Thursday, May 21, 2009

Behind the eyewash of UPA win

Everyone is celebrating the UPA victory. What more, this time there is no "left" to pull them back on the liberalism superhighway. No wonder share prices are rocketing again.

Here is some facts that did not make it to any of the major election analyses.

One, how Raj Thakre and MNS managed so many votes. 4% of Maharashtra's votes, and 21% of all votes polled in Mumbai. There were news pieces about how MaNaSe dented Shiv Sena and BJP's fortunes (See this colourful account on rediff), but even now, nobody wants to acknowledge or address the job insecurities of local people and their fear of outsiders. For us sitting in the air conditioned luxury, it is all just "regional jingoism". You bet, this fear is here to stay. (Earlier post: Why Raj Thakre is the winner.)

Two, why the left (read CPM) got washed away in West Bengal and Kerala.
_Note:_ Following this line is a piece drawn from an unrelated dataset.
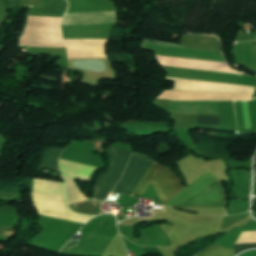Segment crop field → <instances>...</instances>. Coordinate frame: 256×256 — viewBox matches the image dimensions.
<instances>
[{"mask_svg":"<svg viewBox=\"0 0 256 256\" xmlns=\"http://www.w3.org/2000/svg\"><path fill=\"white\" fill-rule=\"evenodd\" d=\"M15 227L0 225V235L12 237Z\"/></svg>","mask_w":256,"mask_h":256,"instance_id":"28ad6ade","label":"crop field"},{"mask_svg":"<svg viewBox=\"0 0 256 256\" xmlns=\"http://www.w3.org/2000/svg\"><path fill=\"white\" fill-rule=\"evenodd\" d=\"M115 12L66 13L62 24L115 23Z\"/></svg>","mask_w":256,"mask_h":256,"instance_id":"dd49c442","label":"crop field"},{"mask_svg":"<svg viewBox=\"0 0 256 256\" xmlns=\"http://www.w3.org/2000/svg\"><path fill=\"white\" fill-rule=\"evenodd\" d=\"M197 124L221 125L219 116L198 115Z\"/></svg>","mask_w":256,"mask_h":256,"instance_id":"5a996713","label":"crop field"},{"mask_svg":"<svg viewBox=\"0 0 256 256\" xmlns=\"http://www.w3.org/2000/svg\"><path fill=\"white\" fill-rule=\"evenodd\" d=\"M152 161L146 156L133 154L121 181L119 180L120 182L113 192L130 196Z\"/></svg>","mask_w":256,"mask_h":256,"instance_id":"412701ff","label":"crop field"},{"mask_svg":"<svg viewBox=\"0 0 256 256\" xmlns=\"http://www.w3.org/2000/svg\"><path fill=\"white\" fill-rule=\"evenodd\" d=\"M232 251L233 250H231V249L212 245V246L204 249L203 251L197 253L196 255H200V256H232Z\"/></svg>","mask_w":256,"mask_h":256,"instance_id":"d8731c3e","label":"crop field"},{"mask_svg":"<svg viewBox=\"0 0 256 256\" xmlns=\"http://www.w3.org/2000/svg\"><path fill=\"white\" fill-rule=\"evenodd\" d=\"M178 179L171 170L154 161L131 196L144 194L151 183L162 205H164L171 196L184 188Z\"/></svg>","mask_w":256,"mask_h":256,"instance_id":"ac0d7876","label":"crop field"},{"mask_svg":"<svg viewBox=\"0 0 256 256\" xmlns=\"http://www.w3.org/2000/svg\"><path fill=\"white\" fill-rule=\"evenodd\" d=\"M63 149L48 148L45 152L40 167L58 170V157Z\"/></svg>","mask_w":256,"mask_h":256,"instance_id":"e52e79f7","label":"crop field"},{"mask_svg":"<svg viewBox=\"0 0 256 256\" xmlns=\"http://www.w3.org/2000/svg\"><path fill=\"white\" fill-rule=\"evenodd\" d=\"M256 248V244H236L233 252V256H236L239 252L246 250Z\"/></svg>","mask_w":256,"mask_h":256,"instance_id":"3316defc","label":"crop field"},{"mask_svg":"<svg viewBox=\"0 0 256 256\" xmlns=\"http://www.w3.org/2000/svg\"><path fill=\"white\" fill-rule=\"evenodd\" d=\"M130 152L128 149L109 147L110 169L98 177L92 200L101 202L109 195L125 169Z\"/></svg>","mask_w":256,"mask_h":256,"instance_id":"34b2d1b8","label":"crop field"},{"mask_svg":"<svg viewBox=\"0 0 256 256\" xmlns=\"http://www.w3.org/2000/svg\"><path fill=\"white\" fill-rule=\"evenodd\" d=\"M143 42L183 49H193L221 53L220 41L218 38L213 36L186 35L183 36L182 39L180 40L179 46L154 42L147 39H145Z\"/></svg>","mask_w":256,"mask_h":256,"instance_id":"f4fd0767","label":"crop field"},{"mask_svg":"<svg viewBox=\"0 0 256 256\" xmlns=\"http://www.w3.org/2000/svg\"><path fill=\"white\" fill-rule=\"evenodd\" d=\"M225 201V189L208 172L183 191L171 197L165 205L184 209L187 205Z\"/></svg>","mask_w":256,"mask_h":256,"instance_id":"8a807250","label":"crop field"}]
</instances>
CPM was hoping to make Kerala another West bengal, but people decided to make West bengal another Kerala. Indian Expresses and Business houses were all feeling sad that tata had to quit Singur on Mamta's anti-development politics, but people have given her the thumbs up. It is a clear mandate against the Nandigram/Singur politics of Buddha in Bengal.

It is not much different in Kerala either. Unlike the mainstream news media wants us to believe, these election results are not just about PDP or SNC Lavlin. The dalit community, majority of whom voted for LDF in the past, have deserted them. (It was the "saint" chief minister who called the Chengara strugglers "thieves"). When they voted for UDF candidates to ensure LDF defeat in most seats, the BSP did well in Thiruvananthapuram and Kottayam.

In Andhra Pradesh, people dumped a Hyderabad-centered, software-blinded Chandrababu Naidu for a second time.

Sangh's Kandhamal experiments did not work so well in Orissa -- probably because they did not quite have a Modi there to make use of it.

At national level, Congress vote share went up by 2% in comparison with 2004 elections, and BSP was the only other major party whose share went up (though they could not do well compared to assembly elections happened after 2004 in many states). Delhi results suprised me in particular, where BJP candidates lost by about 2 lakhs each. I believe playing the hardline Hindutva card costed it dear.

It will be good to have some younger ministers, unlike last time. But will this UPA government listen to the people's pulses, or will they take it for granted that everyone has voted in favour of their current policies? Let time decide.